不远处的石桌旁,张霁时则是一脸闲适地捧着本书安静地看着,时不时翻上一页。
张有才和张舟野各自拿着一把蒲扇坐在廊下守着面前的炭炉。炉子上的药罐冒出咕嘟咕嘟的轻响,清苦的药味随着两人扇动的动作慢慢散开。
听到熟悉的脚步声,张霁时放下书,抬眼看向门口的张清霄和张式。
两人利落地锁好门。
熟悉的药味钻入鼻腔,风明之脚步一顿,整个人僵在原地,立马意识到自己借题发挥的小伎俩已经暴露。
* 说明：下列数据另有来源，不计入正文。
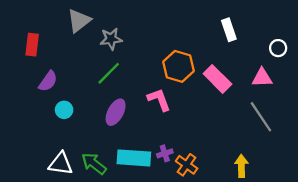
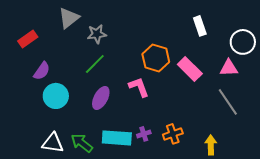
red rectangle: (32, 45) -> (28, 39), turned 48
white circle: (278, 48) -> (243, 42), size x1.6
cyan circle: (64, 110) -> (56, 96), size x1.6
orange cross: (187, 165) -> (173, 134), moved, turned 36

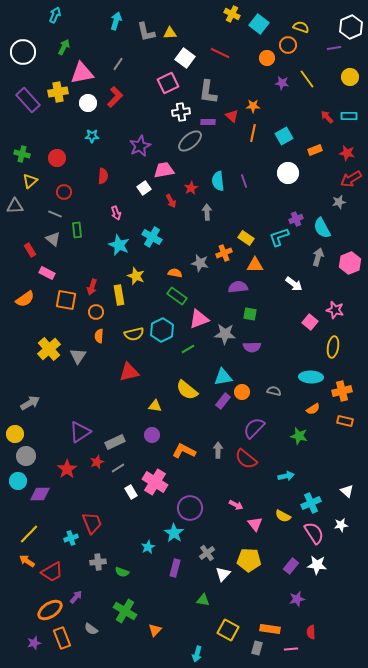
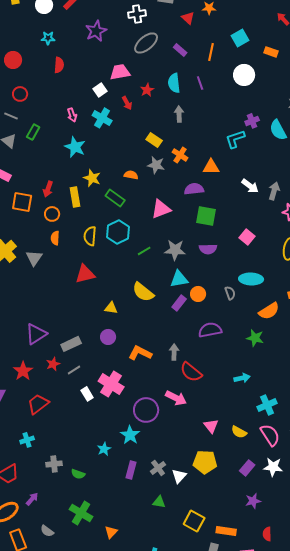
purple rectangle: (208, 122) -> (180, 50), moved, turned 40
orange line: (253, 133) -> (211, 52), moved
purple star: (140, 146) -> (96, 31), moved
orange rectangle: (315, 150) -> (271, 52), turned 40
red semicircle: (103, 176) -> (59, 65), moved
gray arrow: (207, 212) -> (179, 114), moved
green rectangle: (77, 230) -> (33, 132), turned 35
cyan cross: (152, 237) -> (102, 118), moved
yellow rectangle: (246, 238) -> (154, 140), moved
orange cross: (224, 253) -> (180, 155), turned -35
gray arrow: (318, 257) -> (274, 191), moved
green rectangle: (177, 296) -> (115, 198), moved
green square: (250, 314) -> (206, 216), size x1.5
pink triangle: (199, 319) -> (161, 209), moved
pink square: (310, 322) -> (247, 237), moved
yellow semicircle: (134, 334) -> (90, 236), turned 108
gray star: (225, 334) -> (175, 250), moved
cyan ellipse: (311, 377) -> (251, 279), moved
gray semicircle: (274, 391) -> (230, 293), turned 56
orange semicircle: (313, 409) -> (269, 311), size x1.5
purple semicircle: (254, 428) -> (210, 330), turned 35
red semicircle: (246, 459) -> (191, 372), moved
pink arrow: (236, 505) -> (176, 398), moved, size x1.5
yellow semicircle: (283, 516) -> (239, 432), moved
red trapezoid: (92, 523) -> (38, 404), moved, turned -105
gray cross: (207, 553) -> (158, 468), moved
yellow square: (228, 630) -> (194, 521), moved

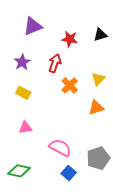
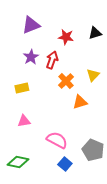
purple star: (22, 62) -> (31, 57), moved
yellow rectangle: (23, 93) -> (22, 88), turned -40
orange triangle: (96, 108) -> (80, 102), moved
gray pentagon: (98, 158) -> (93, 150), turned -30

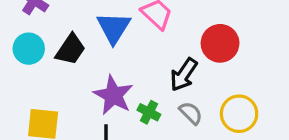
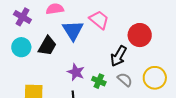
purple star: (113, 95) -> (76, 72), size x0.7

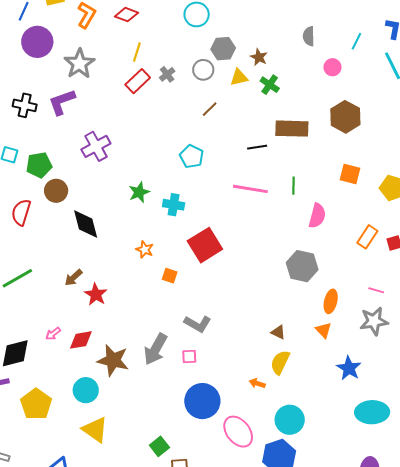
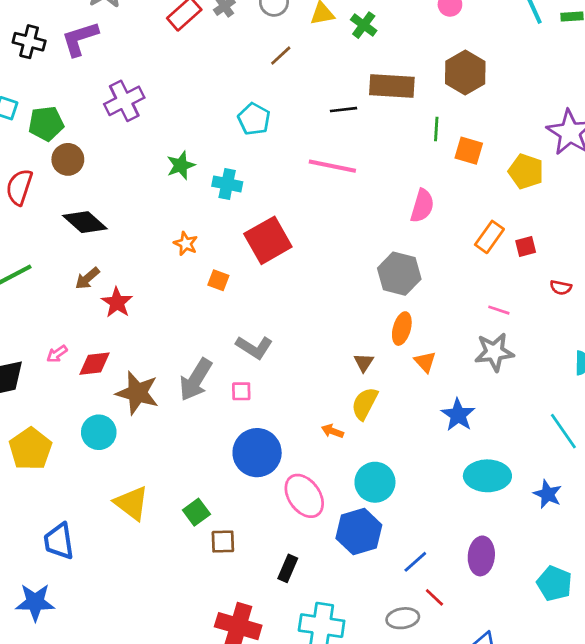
green line: (293, 186) -> (436, 129), moved
black diamond: (86, 224) -> (85, 222), moved, turned -36
orange ellipse: (331, 301) -> (402, 329), moved
brown triangle: (278, 332) -> (364, 362), turned 35
yellow triangle: (95, 430) -> (132, 503), moved

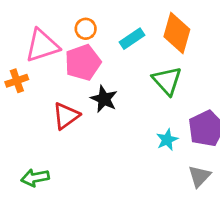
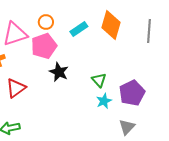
green triangle: (167, 81) -> (99, 80), moved, size x0.7
red triangle: (66, 116) -> (16, 88), moved

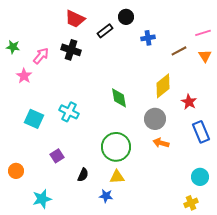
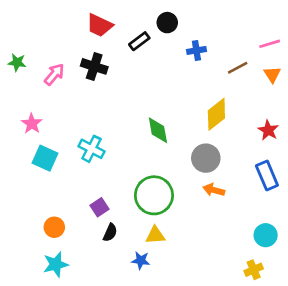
pink star: (24, 76) -> (32, 124), moved
red star: (189, 102) -> (268, 130), moved
purple square: (57, 156) -> (99, 207), moved
orange circle: (16, 171) -> (54, 227), moved

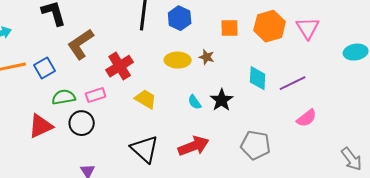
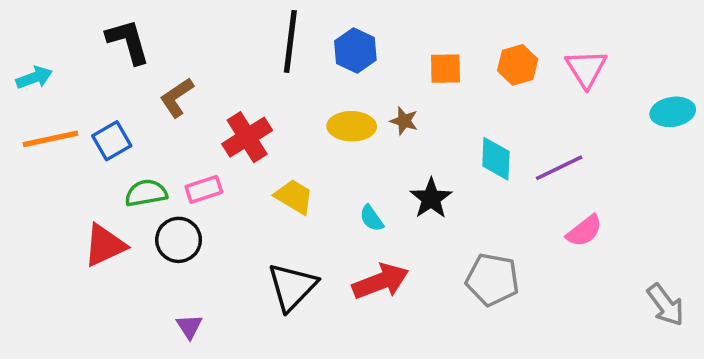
orange hexagon: (270, 26) -> (518, 65), size x0.7
brown L-shape: (81, 44) -> (177, 97), size x0.7
cyan semicircle: (195, 102) -> (372, 218), moved
black triangle: (145, 149) -> (292, 287), turned 32

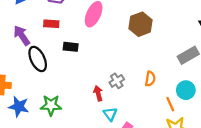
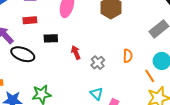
black ellipse: (38, 59) -> (23, 54), turned -35
red arrow: (98, 93) -> (76, 53), moved

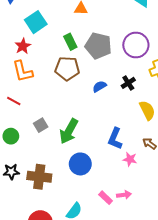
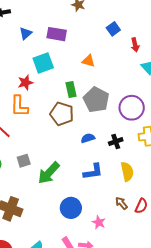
blue L-shape: (115, 139) -> (93, 172), moved, turned -135
pink star: (130, 159) -> (99, 222), moved
blue circle: (80, 164) -> (71, 208), moved

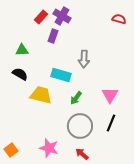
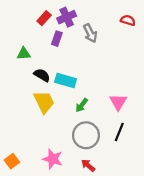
purple cross: (62, 16) -> (67, 17), turned 36
gray arrow: (84, 59) -> (90, 33), moved, turned -30
black semicircle: (20, 74) -> (42, 75), moved
yellow trapezoid: (41, 95) -> (44, 102), turned 50

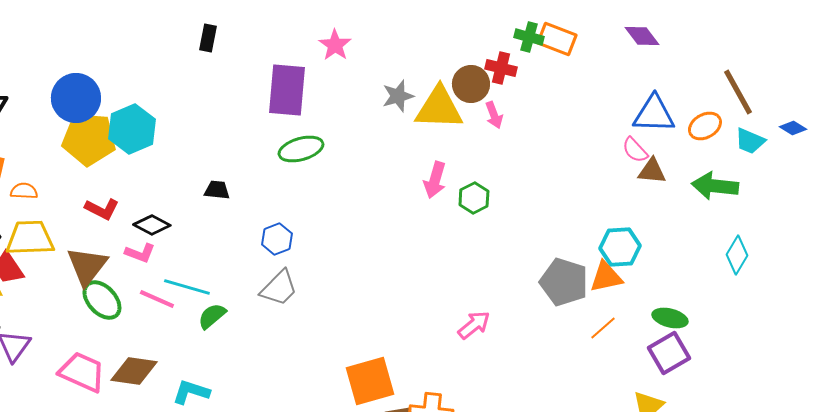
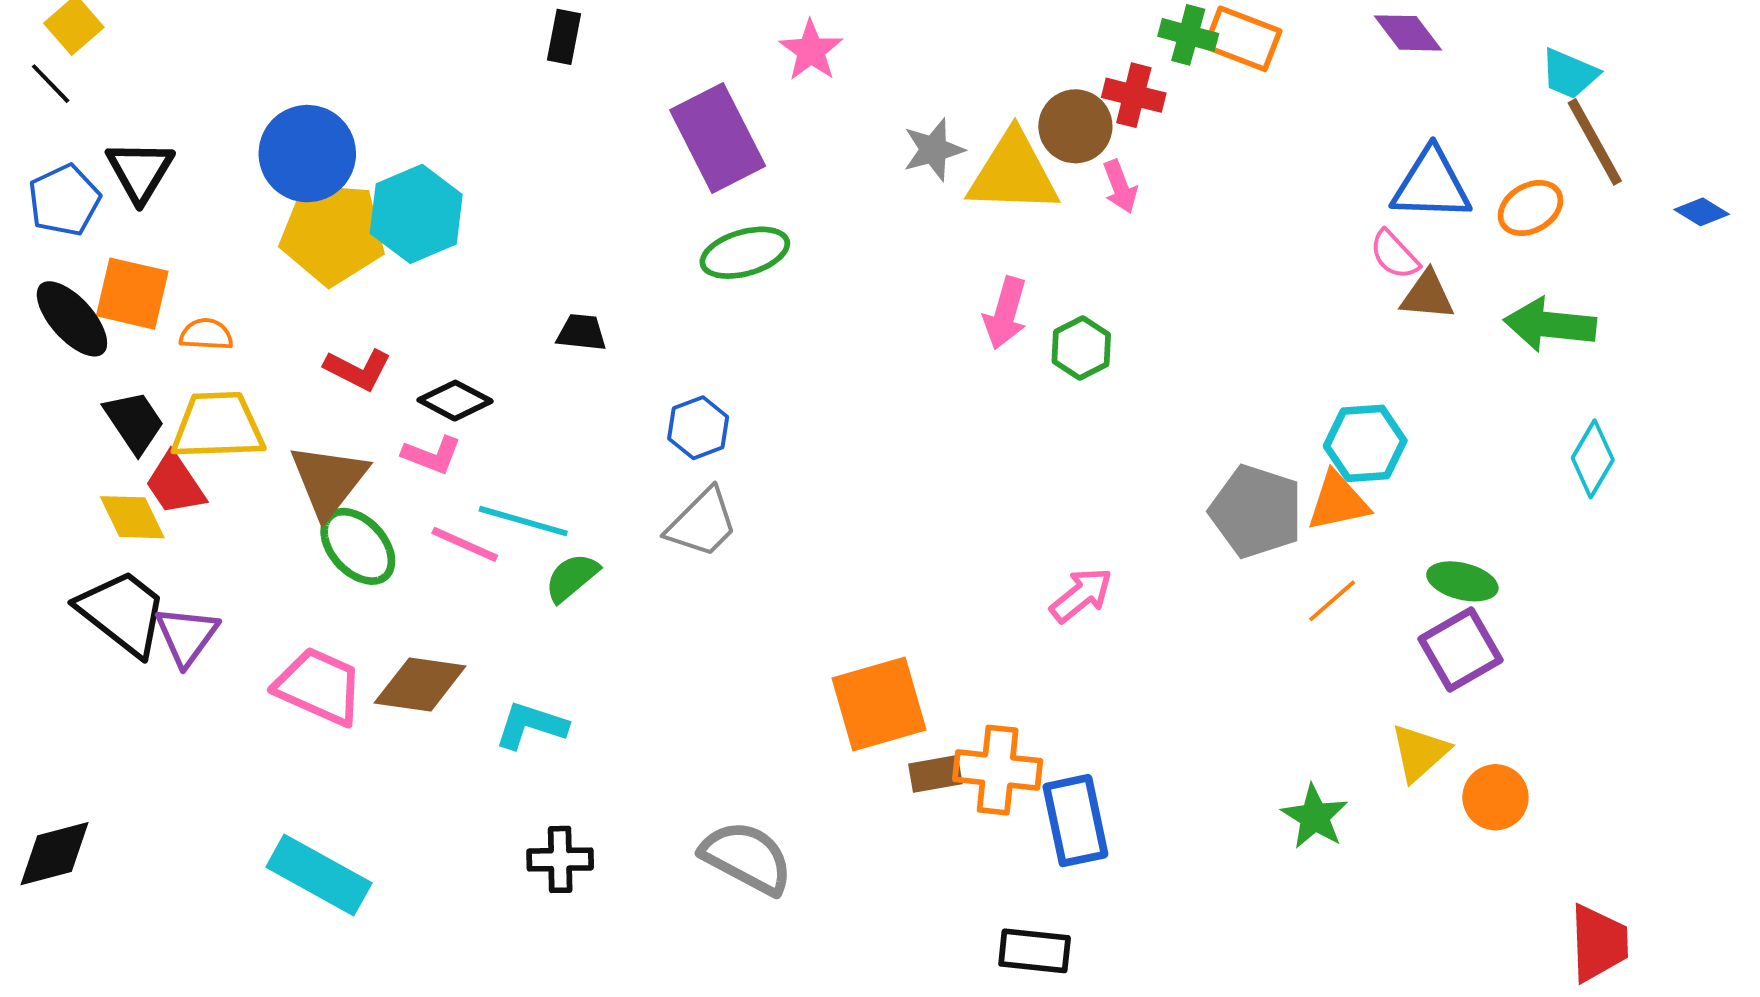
purple rectangle: (287, 90) -> (718, 138), turned -32
cyan trapezoid: (750, 141) -> (1569, 74), moved

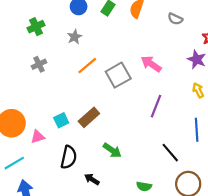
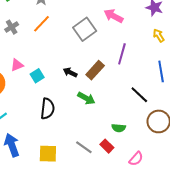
orange line: (87, 66) -> (42, 24), moved
brown rectangle: (89, 117) -> (95, 70), moved
pink triangle: (38, 137) -> (17, 65), moved
black arrow: (92, 179) -> (70, 72), moved

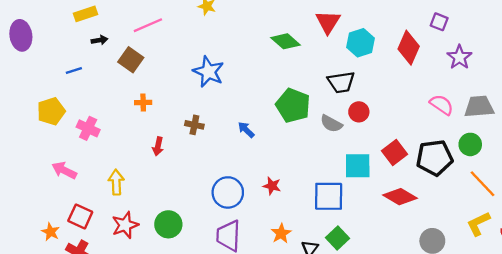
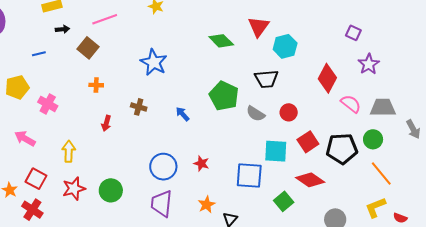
red diamond: (409, 48) -> (327, 78), moved
red circle: (359, 112) -> (289, 112), moved
green square: (337, 238) -> (284, 201), moved

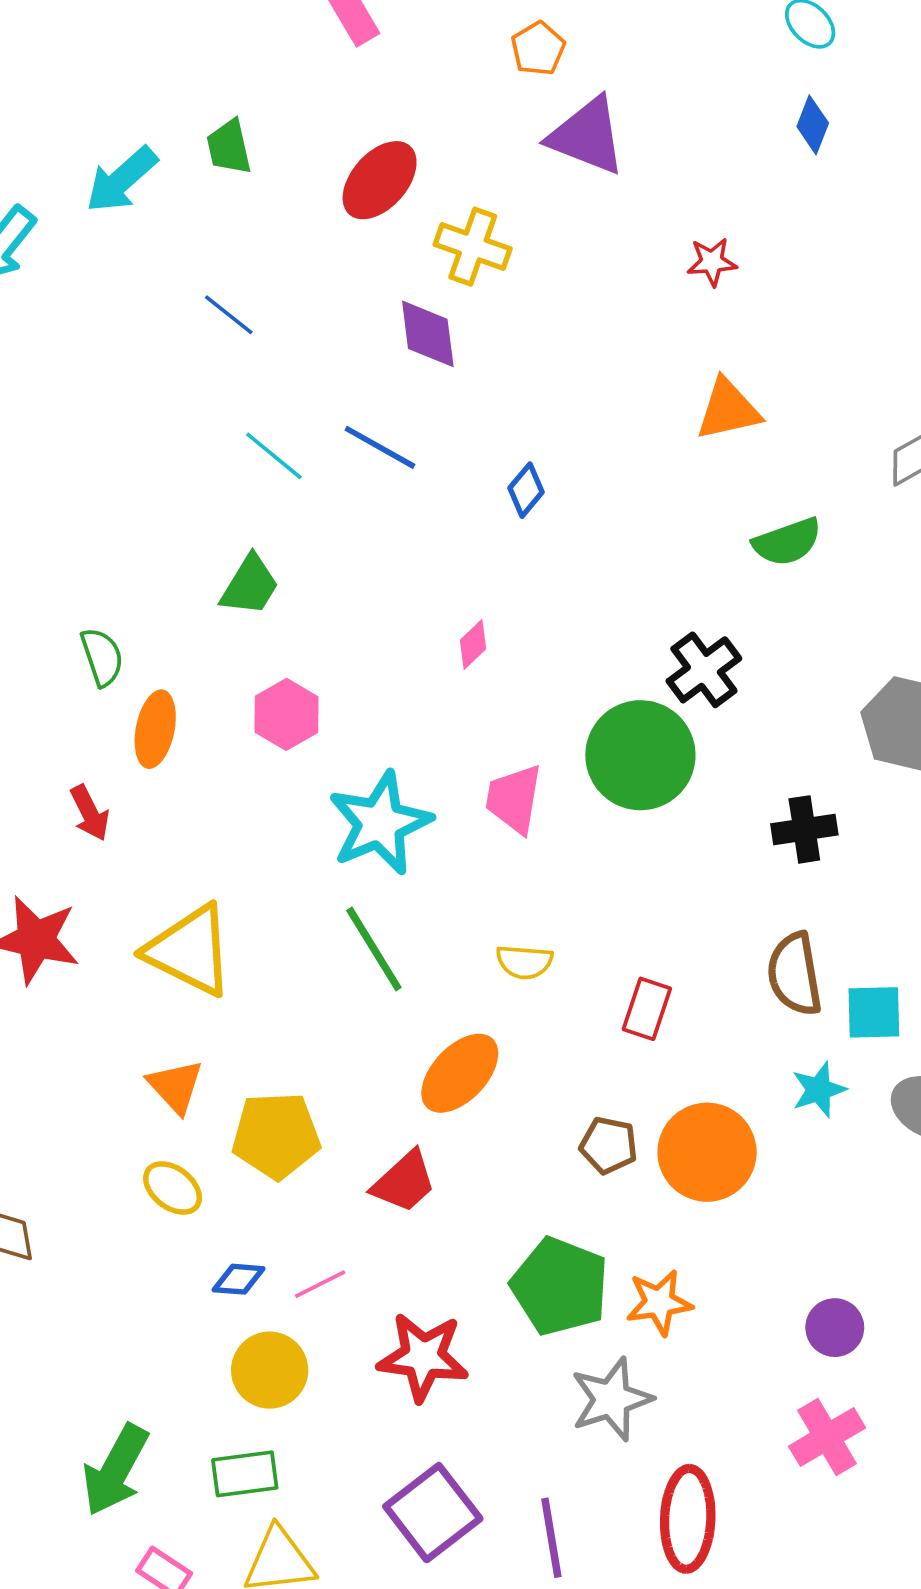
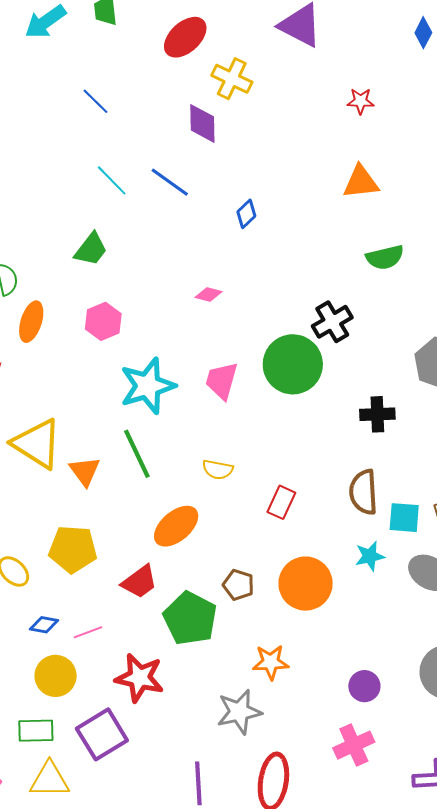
pink diamond: (473, 645) -> (209, 294), turned 52
orange triangle: (175, 1086) -> (85, 471), moved
brown pentagon: (609, 1145) -> (238, 585), moved
green pentagon: (560, 1286) -> (190, 618), moved
purple square: (433, 1513) -> (102, 734), moved

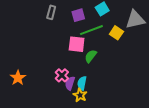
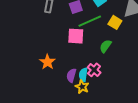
green semicircle: (91, 56) -> (105, 46), moved
pink cross: (62, 75) -> (94, 70), moved
orange star: (18, 78) -> (47, 62), moved

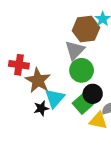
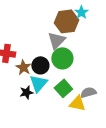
brown star: (38, 80) -> (23, 67), size x0.7
black circle: (93, 94) -> (40, 65), moved

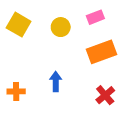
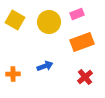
yellow circle: (61, 27) -> (49, 22), size x1.5
blue arrow: (56, 82) -> (45, 66), turned 70

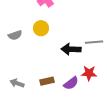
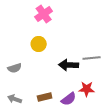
gray semicircle: (15, 35) -> (15, 68), moved

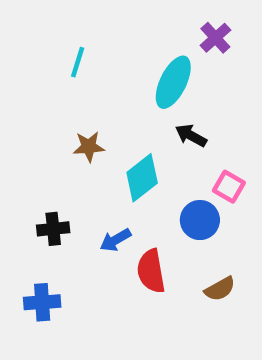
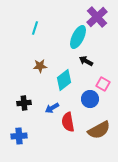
purple cross: (215, 38) -> (97, 17), size x1.5
brown semicircle: (220, 289) -> (99, 130), size x1.6

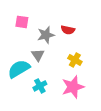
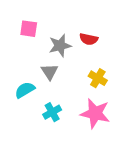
cyan semicircle: (19, 69) -> (25, 90), size x0.7
pink star: (73, 87) -> (95, 113), turned 30

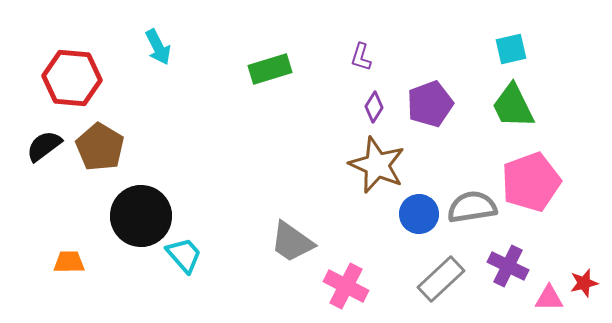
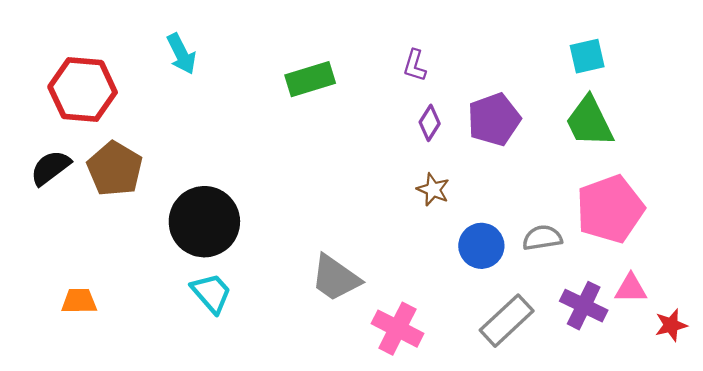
brown star: (377, 165) -> (433, 190), size x0.5
gray semicircle: (472, 207) -> (542, 238), size x0.7
black circle: (141, 216) -> (204, 222), moved
pink triangle: (549, 298) -> (631, 288), moved

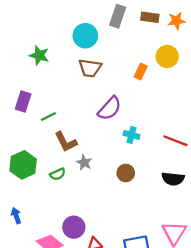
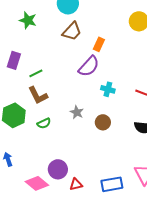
brown trapezoid: (90, 68) -> (72, 31), turned -55
orange rectangle: (141, 71) -> (99, 44), moved
brown L-shape: (66, 142) -> (38, 95), moved
gray star: (84, 163) -> (77, 112), moved

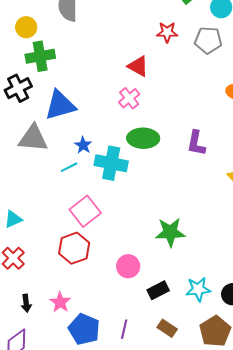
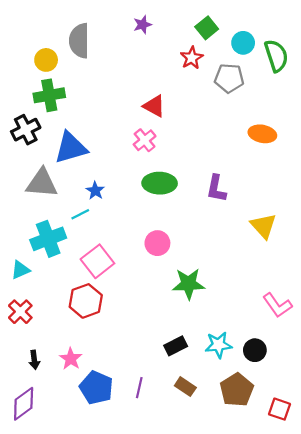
yellow circle: (26, 27) -> (46, 60), moved
red star: (167, 32) -> (192, 58), moved, turned -30
cyan cross: (111, 163) -> (48, 239), moved, turned -32
pink circle: (128, 266) -> (157, 243), moved

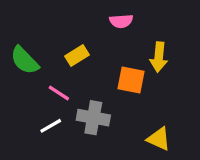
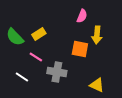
pink semicircle: (121, 21) -> (82, 16), moved, turned -64
yellow rectangle: (77, 55) -> (39, 34), moved
white line: (51, 126) -> (22, 77), moved, turned 64

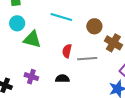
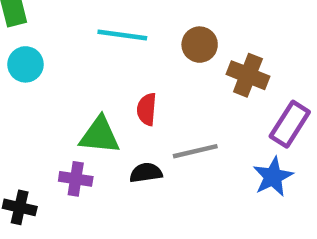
green triangle: (32, 39) -> (100, 135), moved
gray line: (87, 59) -> (195, 151), moved

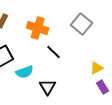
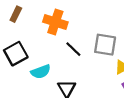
gray square: (82, 24) -> (105, 45), moved, turned -30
张启山抢她东西,她生气,但远没有表现出来那般怒不可遏。三分真,七分假,全是演给张有才他们看的。
她真正恼火的是张启山算计她让她给他打白工,而不是张启山拿走了她的大洋。
说到底,还是来钱太快,加上风夜白刻意的放纵下,导致风明之对这世界的钱没什么实感,骨子里带着股视钱财如粪土的漠然。
如果张启山抢走的是风明之辛苦挣来的RMB,管他手里有没有真理,张府当天就得被她炸为平地。
说白了,演这一出,不过是想转移视线,让小张们别盯着她受伤这件事。
不过,她低估了小张们对她的了解程度,以及张启山这个人有多狗。
院子里,风明之被团团围住。
“喝药。”张清霄端着两碗黑漆漆的汤药。
“我不——”
风明之后面的字还没说出口,六双眼睛齐刷刷盯着她。
风明之缩石桌下,像只被逼到墙角炸毛的猫,警惕地观察着他们的表情。
张有才缓缓开口,声音平稳:“馆长先是空手接白刃,不仅不好好处理,导致伤口感染化脓,反复高烧。到了长沙,明知伤口恶化,还不肯喝药,不肯忌口,带着张启山的亲兵,连续去赌场挑事,与人动手。”